When Mr. Walden first ran for Congress in 1998, conservatives called him too liberal. Since then, he has taken more conservative positions, and the party has moved to the right.
“Times change,” he said. “You get a terrorist attack. You have different administrations come and go. Culture changes. My bedrock principles have stayed the same. I favor more local decision-making and less Washington decision-making.”
Mr. Walden never wavered in his opposition to the Affordable Care Act. On the day the House passed the bill in March 2010, he and other Republicans stood on the Capitol balcony, before a throng of protesters, and held up signs with handwritten letters that spelled out their message: “Kill the Bill.”
A month later, on the House floor, Mr. Walden announced the goal that he hopes soon to achieve, using words that became the mantra for Republicans: “We need to repeal and replace this law.”
Over the last four years, Mr. Walden has been a genial attack dog for Republicans. As chairman of the National Republican Congressional Committee, he averted a political blood bath for his party and secured the election of Republicans in many districts that voted for Hillary Clinton in the presidential election. Many of those House campaigns revolved around attacks on the health law that he is now charged with replacing.
Oregon tried to run its own health insurance exchange, but had a disastrous experience and decided, after a year, to use the federal website, HealthCare.gov. The state has a competitive insurance market, but consumers have still seen substantial increases in prices, with the average premium for a popular benchmark plan on the exchange rising 27 percent this year and more than 20 percent last year, according to the federal government. (Subsidies cushion the impact for most consumers.)

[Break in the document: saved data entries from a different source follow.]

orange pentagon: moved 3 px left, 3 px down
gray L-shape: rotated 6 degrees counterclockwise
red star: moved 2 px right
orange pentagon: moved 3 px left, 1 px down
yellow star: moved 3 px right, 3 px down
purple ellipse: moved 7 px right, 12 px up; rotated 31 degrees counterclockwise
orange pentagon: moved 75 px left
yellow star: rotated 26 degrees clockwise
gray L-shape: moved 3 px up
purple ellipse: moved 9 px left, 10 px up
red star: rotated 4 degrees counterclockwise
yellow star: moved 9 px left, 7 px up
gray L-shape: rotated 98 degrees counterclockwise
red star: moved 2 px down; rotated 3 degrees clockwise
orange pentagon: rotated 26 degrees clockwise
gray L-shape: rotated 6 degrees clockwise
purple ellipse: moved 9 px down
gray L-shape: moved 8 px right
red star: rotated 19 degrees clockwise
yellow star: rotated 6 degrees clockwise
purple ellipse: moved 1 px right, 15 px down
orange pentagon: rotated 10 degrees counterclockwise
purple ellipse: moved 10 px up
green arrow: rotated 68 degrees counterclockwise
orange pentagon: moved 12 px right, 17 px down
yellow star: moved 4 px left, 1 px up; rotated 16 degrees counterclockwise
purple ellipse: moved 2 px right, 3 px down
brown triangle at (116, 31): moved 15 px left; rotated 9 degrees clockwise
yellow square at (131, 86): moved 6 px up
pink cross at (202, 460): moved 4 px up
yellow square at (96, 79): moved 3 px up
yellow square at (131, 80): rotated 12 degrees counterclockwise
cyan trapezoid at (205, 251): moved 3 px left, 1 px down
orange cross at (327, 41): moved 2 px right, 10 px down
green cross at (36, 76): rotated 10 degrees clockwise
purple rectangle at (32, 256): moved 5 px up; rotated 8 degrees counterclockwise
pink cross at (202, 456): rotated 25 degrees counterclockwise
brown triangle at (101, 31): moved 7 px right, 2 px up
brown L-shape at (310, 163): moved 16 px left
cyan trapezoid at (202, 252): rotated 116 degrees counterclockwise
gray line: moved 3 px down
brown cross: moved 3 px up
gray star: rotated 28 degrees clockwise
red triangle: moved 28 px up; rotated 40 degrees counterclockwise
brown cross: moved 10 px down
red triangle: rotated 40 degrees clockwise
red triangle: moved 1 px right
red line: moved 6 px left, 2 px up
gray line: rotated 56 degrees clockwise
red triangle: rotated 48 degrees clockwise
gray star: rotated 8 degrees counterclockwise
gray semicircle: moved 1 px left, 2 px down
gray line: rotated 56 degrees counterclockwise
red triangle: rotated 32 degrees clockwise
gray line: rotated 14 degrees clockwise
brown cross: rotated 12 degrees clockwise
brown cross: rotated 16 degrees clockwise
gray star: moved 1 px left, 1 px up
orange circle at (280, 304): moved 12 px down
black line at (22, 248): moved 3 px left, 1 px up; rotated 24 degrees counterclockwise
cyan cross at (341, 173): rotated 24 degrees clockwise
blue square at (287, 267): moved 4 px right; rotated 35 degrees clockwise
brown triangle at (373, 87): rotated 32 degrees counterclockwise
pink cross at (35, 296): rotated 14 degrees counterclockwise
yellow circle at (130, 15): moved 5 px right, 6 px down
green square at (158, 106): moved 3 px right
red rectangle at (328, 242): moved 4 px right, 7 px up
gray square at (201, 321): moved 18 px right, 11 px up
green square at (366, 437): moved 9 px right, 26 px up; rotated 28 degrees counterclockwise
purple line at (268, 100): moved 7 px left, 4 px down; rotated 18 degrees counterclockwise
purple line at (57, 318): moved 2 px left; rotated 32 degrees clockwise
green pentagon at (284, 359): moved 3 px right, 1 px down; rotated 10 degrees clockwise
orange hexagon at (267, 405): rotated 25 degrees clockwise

“Medicaid did better than expected, and subsidized commercial insurance did worse,” said Dennis E. Burke, the president of the Good Shepherd Health Care System in Hermiston, Ore. “We have seen steep increases in premiums for commercial insurers, and as a result healthy people have dropped out.”
People newly covered under the health law “proudly present an insurance card,” Mr. Burke said, but in many cases their plans have high deductibles, and the hospital has difficulty collecting the patient’s share of the bill.
But Mr. Burke is not so quick as his congressman, Mr. Walden, to seek repeal.
“I think it could be fixed,” Mr. Burke said. “We need more of a retooling.”